Production Configuration
-------------------------
For production use, consider these settings:
**RetryConfig Parameters**
The `RetryConfig` class controls connection retry behavior with exponential backoff:
- **max_retries**: Maximum number of retry attempts before giving up (default: 3)
- **initial_delay**: Initial delay in seconds before the first retry (default: 0.1s)
- **max_delay**: Maximum delay cap to prevent excessive wait times (default: 30.0s)
- **backoff_multiplier**: Exponential backoff multiplier - each retry multiplies delay by this factor (default: 2.0)
- **jitter_factor**: Random jitter (0.0-1.0) to prevent synchronized retries (default: 0.1)
**ConnectionConfig Parameters**
The `ConnectionConfig` class manages multi-connection behavior:
- **max_connections_per_peer**: Maximum connections allowed to a single peer (default: 3)

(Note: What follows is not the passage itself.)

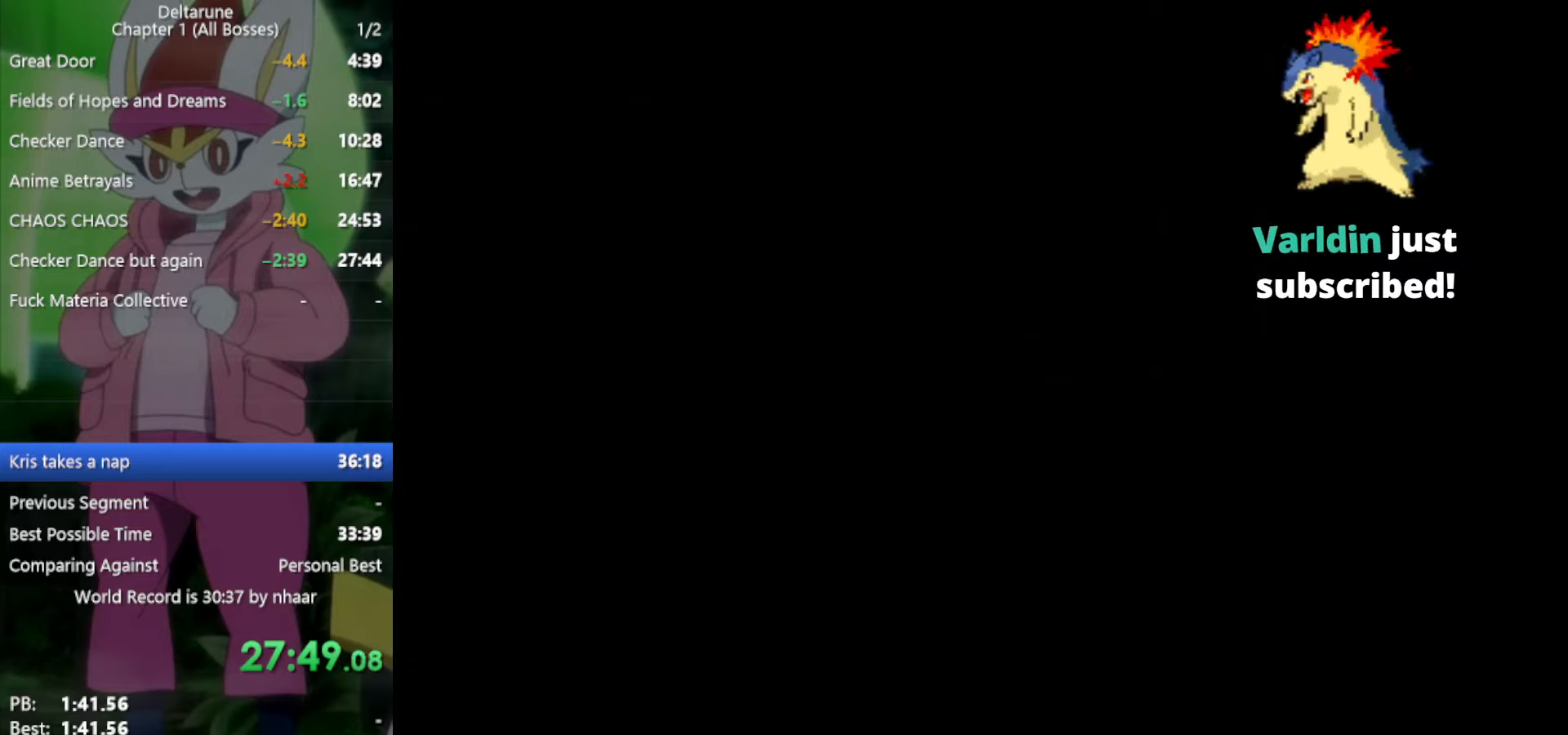
{"keys": ["up", "x"], "events": []}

- **connection_timeout**: Timeout for establishing new connections in seconds (default: 30.0s)
- **load_balancing_strategy**: Strategy for distributing streams ("round_robin" or "least_loaded")
**Load Balancing Strategies Explained**
- **round_robin**: Cycles through connections in order, distributing load evenly. Simple and predictable.

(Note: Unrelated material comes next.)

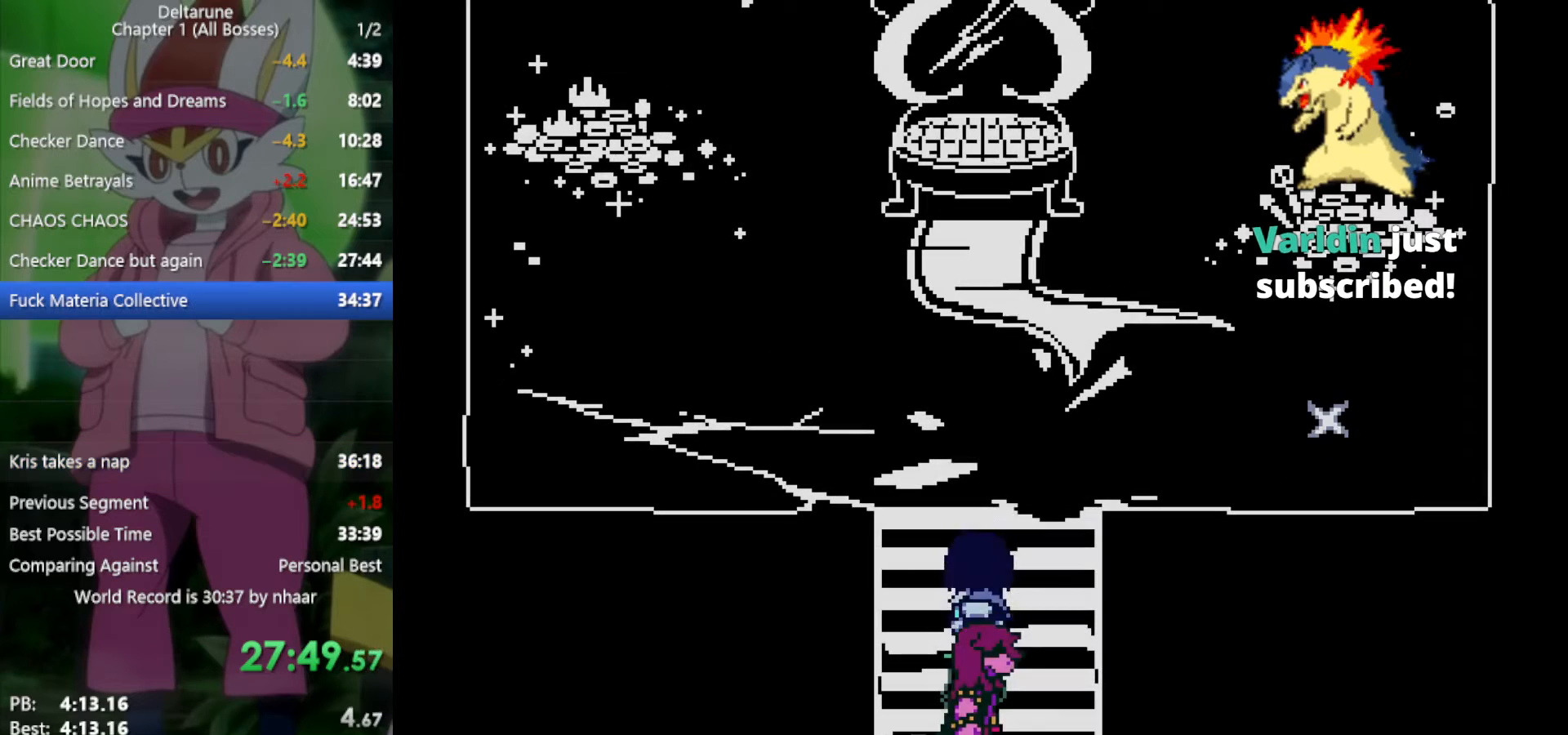
{"keys": ["up", "x"], "events": []}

- **least_loaded**: Selects the connection with the fewest active streams. Better for performance but more complex.
.. code-block:: python
from libp2p.network.swarm import ConnectionConfig, RetryConfig
# Production-ready configuration
retry_config = RetryConfig(
max_retries=3, # Maximum retry attempts before giving up
initial_delay=0.1, # Start with 100ms delay
max_delay=30.0, # Cap exponential backoff at 30 seconds
backoff_multiplier=2.0, # Double delay each retry (100ms -> 200ms -> 400ms)

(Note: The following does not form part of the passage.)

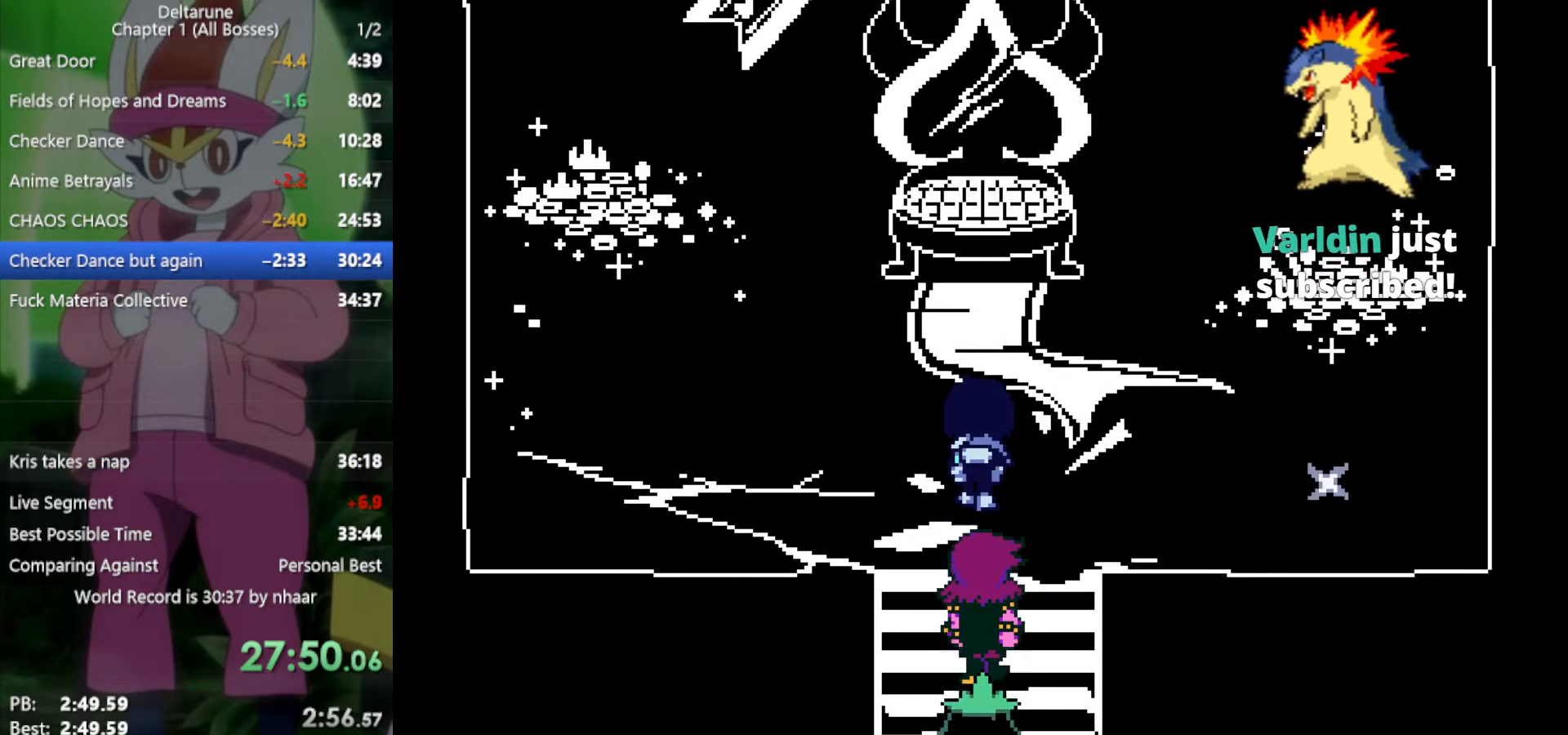
{"keys": ["up", "x"], "events": []}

jitter_factor=0.1 # Add 10% random jitter to prevent thundering herd
)
connection_config = ConnectionConfig(
max_connections_per_peer=3, # Allow up to 3 connections per peer
connection_timeout=30.0, # 30 second timeout for new connections
load_balancing_strategy="round_robin" # Simple, predictable load distribution
)
swarm = new_swarm(
retry_config=retry_config,
connection_config=connection_config
)
**How RetryConfig Works in Practice**
With the configuration above, connection retries follow this pattern:
1. **Attempt 1**: Immediate connection attempt
2. **Attempt 2**: Wait 100ms ± 10ms jitter, then retry
3. **Attempt 3**: Wait 200ms ± 20ms jitter, then retry
4. **Attempt 4**: Wait 400ms ± 40ms jitter, then retry
5. **Attempt 5**: Wait 800ms ± 80ms jitter, then retry
6. **Attempt 6**: Wait 1.6s ± 160ms jitter, then retry
7. **Attempt 7**: Wait 3.2s ± 320ms jitter, then retry
8. **Attempt 8**: Wait 6.4s ± 640ms jitter, then retry
9. **Attempt 9**: Wait 12.8s ± 1.28s jitter, then retry
10. **Attempt 10**: Wait 25.6s ± 2.56s jitter, then retry
11. **Attempt 11**: Wait 30.0s (capped) ± 3.0s jitter, then retry
12. **Attempt 12**: Wait 30.0s (capped) ± 3.0s jitter, then retry
13. **Give up**: After 12 retries (3 initial + 9 retries), connection fails
The jitter prevents multiple clients from retrying simultaneously, reducing server load.
**Parameter Tuning Guidelines**
**For Development/Testing:**
- Use lower `max_retries` (1-2) and shorter delays for faster feedback
- Example: `RetryConfig(max_retries=2, initial_delay=0.01, max_delay=0.1)`
**For Production:**
- Use moderate `max_retries` (3-5) with reasonable delays for reliability
- Example: `RetryConfig(max_retries=5, initial_delay=0.1, max_delay=60.0)`
**For High-Latency Networks:**
- Use higher `max_retries` (5-10) with longer delays
- Example: `RetryConfig(max_retries=8, initial_delay=0.5, max_delay=120.0)`
**For Load Balancing:**
- Use `round_robin` for simple, predictable behavior
- Use `least_loaded` when you need optimal performance and can handle complexity
Architecture
------------
The implementation follows the same architectural patterns as the Go and JavaScript reference implementations:
- **Core data structure**: `dict[ID, list[INetConn]]` for 1:many mapping
- **API consistency**: Methods like `get_connections()` match reference implementations
- **Load balancing**: Integrated at the API level for optimal performance
- **Backward compatibility**: Maintains existing interfaces for gradual migration
This design ensures consistency across libp2p implementations while providing the benefits of multiple connections per peer.